A quarta coisa a dizer, já que mencionamos dois compositores de música clássica, é que Doutor Estranho no Multiverso da Loucura é um dos filmes em que a Marvel mais trabalha temas adultos. O conceito de dimensões alternativas permite abordar luto, culpa e arrependimento — o Doutor Estranho, por exemplo, lamenta escolhas que o fizeram se separar da amada médica Christine Palmer (Rachel McAdams). Quantos de nós já não nos flagramos pensando em como nossas vidas seriam diferentes se tivéssemos dito aquela palavra, dobrado aquela esquina? Nesse sentido, uma personagem fundamental é Wanda Maximoff (Elizabeth Olsen), a Feiticeira Escarlate. Aqui talvez esteja o único spoiler deste texto, mas apenas para quem não viu a minissérie WandaVision. Desolada com a morte do Visão (ocorrida em Vingadores: Guerra Infinita), Wanda reinventou na cidadezinha de Westview um idílio familiar, incluindo os filhos gêmeos, Billy e Tommy. Aferrou-se a uma fantasia, a uma ilusão, para lidar com as dores da tristeza.
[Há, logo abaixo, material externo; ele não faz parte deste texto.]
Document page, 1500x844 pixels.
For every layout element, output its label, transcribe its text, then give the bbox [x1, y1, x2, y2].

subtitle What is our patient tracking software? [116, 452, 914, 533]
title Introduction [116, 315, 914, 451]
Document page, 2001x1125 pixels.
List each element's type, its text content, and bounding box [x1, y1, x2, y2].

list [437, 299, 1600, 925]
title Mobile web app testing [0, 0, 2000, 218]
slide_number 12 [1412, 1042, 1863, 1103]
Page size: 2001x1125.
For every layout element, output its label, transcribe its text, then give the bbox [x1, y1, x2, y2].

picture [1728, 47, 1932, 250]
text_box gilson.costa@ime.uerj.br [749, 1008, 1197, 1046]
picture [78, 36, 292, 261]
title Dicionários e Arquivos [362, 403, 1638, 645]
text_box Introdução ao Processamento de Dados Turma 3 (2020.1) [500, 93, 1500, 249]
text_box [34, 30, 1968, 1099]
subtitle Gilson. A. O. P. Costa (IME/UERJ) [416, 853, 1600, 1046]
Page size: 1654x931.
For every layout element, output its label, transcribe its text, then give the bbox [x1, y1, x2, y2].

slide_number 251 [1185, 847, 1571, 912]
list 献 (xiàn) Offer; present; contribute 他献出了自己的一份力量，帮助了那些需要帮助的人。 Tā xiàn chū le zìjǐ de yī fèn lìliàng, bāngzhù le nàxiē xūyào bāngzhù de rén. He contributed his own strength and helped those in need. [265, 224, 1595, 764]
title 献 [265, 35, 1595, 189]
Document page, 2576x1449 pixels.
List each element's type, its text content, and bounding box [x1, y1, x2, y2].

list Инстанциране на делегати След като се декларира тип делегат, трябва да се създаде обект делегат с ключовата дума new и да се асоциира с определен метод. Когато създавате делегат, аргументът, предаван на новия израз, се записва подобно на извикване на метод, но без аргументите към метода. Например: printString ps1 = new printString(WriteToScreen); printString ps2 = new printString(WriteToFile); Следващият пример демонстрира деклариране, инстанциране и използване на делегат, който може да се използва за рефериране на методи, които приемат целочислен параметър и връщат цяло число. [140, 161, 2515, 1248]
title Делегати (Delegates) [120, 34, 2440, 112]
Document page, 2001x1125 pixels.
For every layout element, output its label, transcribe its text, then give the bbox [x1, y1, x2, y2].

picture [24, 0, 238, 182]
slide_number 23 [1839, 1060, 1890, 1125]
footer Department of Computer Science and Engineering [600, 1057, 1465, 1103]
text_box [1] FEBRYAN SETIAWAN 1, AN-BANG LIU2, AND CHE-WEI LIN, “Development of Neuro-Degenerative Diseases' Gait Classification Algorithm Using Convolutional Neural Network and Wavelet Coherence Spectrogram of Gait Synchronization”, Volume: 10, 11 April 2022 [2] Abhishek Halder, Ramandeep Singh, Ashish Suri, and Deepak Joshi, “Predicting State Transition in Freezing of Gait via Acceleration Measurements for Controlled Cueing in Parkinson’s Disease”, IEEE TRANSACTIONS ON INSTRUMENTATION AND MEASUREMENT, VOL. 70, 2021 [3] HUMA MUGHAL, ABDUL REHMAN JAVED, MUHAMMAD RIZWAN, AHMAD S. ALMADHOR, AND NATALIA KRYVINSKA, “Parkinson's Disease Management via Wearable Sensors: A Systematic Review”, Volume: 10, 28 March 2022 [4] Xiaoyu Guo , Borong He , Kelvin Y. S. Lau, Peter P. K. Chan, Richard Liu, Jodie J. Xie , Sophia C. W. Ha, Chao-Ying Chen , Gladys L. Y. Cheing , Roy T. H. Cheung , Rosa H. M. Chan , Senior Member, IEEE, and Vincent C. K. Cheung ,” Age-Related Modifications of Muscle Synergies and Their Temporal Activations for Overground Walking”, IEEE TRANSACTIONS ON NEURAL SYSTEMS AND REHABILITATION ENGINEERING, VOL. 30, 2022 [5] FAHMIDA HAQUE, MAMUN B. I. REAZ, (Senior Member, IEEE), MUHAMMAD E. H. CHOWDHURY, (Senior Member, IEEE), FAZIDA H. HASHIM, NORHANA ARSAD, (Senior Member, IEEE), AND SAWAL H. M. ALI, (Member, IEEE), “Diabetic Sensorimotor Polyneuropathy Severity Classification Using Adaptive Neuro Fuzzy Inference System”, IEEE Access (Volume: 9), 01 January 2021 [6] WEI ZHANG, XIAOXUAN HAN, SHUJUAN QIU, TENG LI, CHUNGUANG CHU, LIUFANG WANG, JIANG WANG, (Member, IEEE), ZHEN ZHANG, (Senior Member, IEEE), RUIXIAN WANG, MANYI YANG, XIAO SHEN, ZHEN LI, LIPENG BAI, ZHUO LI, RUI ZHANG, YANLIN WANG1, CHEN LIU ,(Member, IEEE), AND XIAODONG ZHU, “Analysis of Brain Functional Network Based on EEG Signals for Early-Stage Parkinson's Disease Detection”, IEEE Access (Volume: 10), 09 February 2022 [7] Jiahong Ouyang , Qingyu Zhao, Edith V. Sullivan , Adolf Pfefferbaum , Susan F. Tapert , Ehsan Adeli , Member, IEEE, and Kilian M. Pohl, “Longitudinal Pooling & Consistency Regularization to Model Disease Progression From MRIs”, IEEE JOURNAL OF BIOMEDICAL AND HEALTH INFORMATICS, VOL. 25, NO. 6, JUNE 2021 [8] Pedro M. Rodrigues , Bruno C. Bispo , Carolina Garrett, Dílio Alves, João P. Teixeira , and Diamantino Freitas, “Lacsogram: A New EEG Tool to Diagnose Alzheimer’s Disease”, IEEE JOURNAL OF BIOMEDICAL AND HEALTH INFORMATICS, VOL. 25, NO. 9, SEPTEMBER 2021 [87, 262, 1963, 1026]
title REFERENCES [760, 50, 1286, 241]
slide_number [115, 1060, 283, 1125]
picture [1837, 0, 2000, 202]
A quinta e última coisa a dizer é que Sam Raimi mostra-se um mestre da alquimia. O diretor conseguiu alcançar o estranho equilíbrio entre um filme de terror, com sua ambientação sombria, e um filme da Marvel, com seu tradicional colorido; entre questões e referências que falam alto a um espectador mais maduro e momentos dedicados ao riso ou ao espanto da turma da pipoca. Como visto em Homem-Aranha: Sem Volta para Casa, a ideia de múltiplas linhas temporais lançada em Loki possibilita o resgate de personagens queridos do público. Mas também facilita o surgimento de novos nomes e rostos na elástica galeria do MCU. Doutor Estranho no Multiverso da Loucura escancara a porta para um mundo em constante mutação onde os sonhos dos fãs viram realidade.